═══ RECORDS TO PROCESS

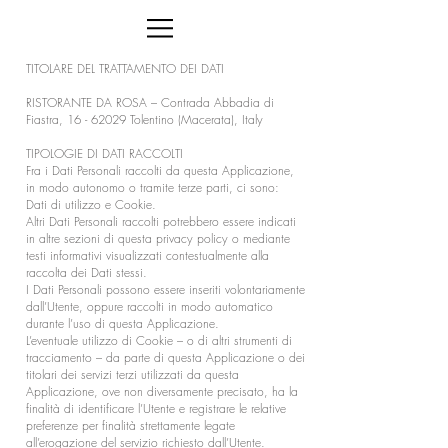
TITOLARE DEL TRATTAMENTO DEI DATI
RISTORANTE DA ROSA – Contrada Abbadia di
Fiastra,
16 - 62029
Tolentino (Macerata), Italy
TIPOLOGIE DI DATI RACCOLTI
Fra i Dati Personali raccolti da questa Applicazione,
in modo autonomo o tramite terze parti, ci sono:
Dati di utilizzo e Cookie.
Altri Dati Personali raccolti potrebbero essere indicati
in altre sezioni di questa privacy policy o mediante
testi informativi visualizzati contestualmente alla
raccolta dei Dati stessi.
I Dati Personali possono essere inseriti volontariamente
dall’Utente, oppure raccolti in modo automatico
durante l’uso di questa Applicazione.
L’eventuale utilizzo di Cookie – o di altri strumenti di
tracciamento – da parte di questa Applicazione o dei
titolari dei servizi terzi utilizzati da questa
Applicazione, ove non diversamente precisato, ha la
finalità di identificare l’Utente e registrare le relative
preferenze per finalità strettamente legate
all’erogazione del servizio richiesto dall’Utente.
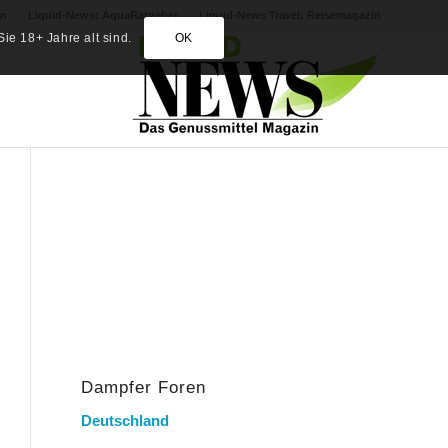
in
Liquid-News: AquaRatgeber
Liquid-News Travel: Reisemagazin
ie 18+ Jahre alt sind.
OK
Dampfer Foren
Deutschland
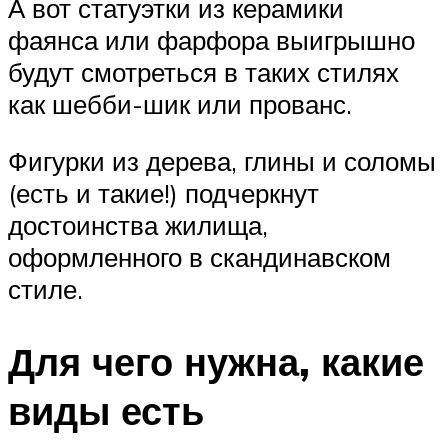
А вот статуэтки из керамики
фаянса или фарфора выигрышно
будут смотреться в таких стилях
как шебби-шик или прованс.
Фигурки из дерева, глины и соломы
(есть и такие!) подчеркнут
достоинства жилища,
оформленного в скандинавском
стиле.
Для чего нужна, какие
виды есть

══════
═══ RECORDS TO PROCESS

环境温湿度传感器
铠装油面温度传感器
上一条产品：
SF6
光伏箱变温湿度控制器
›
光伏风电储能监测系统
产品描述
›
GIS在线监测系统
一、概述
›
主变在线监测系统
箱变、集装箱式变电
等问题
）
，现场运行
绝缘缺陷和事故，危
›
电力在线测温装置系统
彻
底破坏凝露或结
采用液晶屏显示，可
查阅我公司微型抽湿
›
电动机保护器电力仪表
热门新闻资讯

══════
═══ RECORDS TO PROCESS

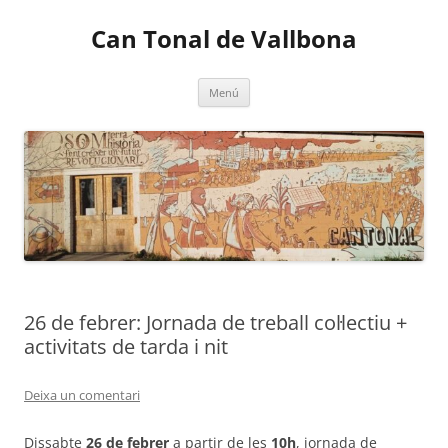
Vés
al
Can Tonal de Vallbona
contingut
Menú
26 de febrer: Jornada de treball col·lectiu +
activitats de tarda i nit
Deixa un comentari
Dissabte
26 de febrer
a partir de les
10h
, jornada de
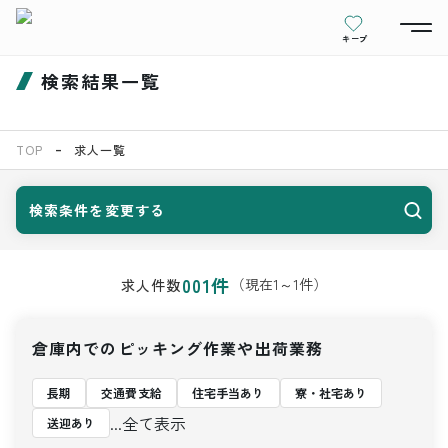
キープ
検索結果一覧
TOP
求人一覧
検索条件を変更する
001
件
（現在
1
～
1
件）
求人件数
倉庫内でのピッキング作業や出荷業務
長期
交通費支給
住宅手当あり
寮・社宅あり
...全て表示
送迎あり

══════

= PROBLEM TO SOLVE =
From the records above, copy every line that includes the word "Utente".

= SOLUTION =
dall’Utente, oppure raccolti in modo automatico
finalità di identificare l’Utente e registrare le relative
all’erogazione del servizio richiesto dall’Utente.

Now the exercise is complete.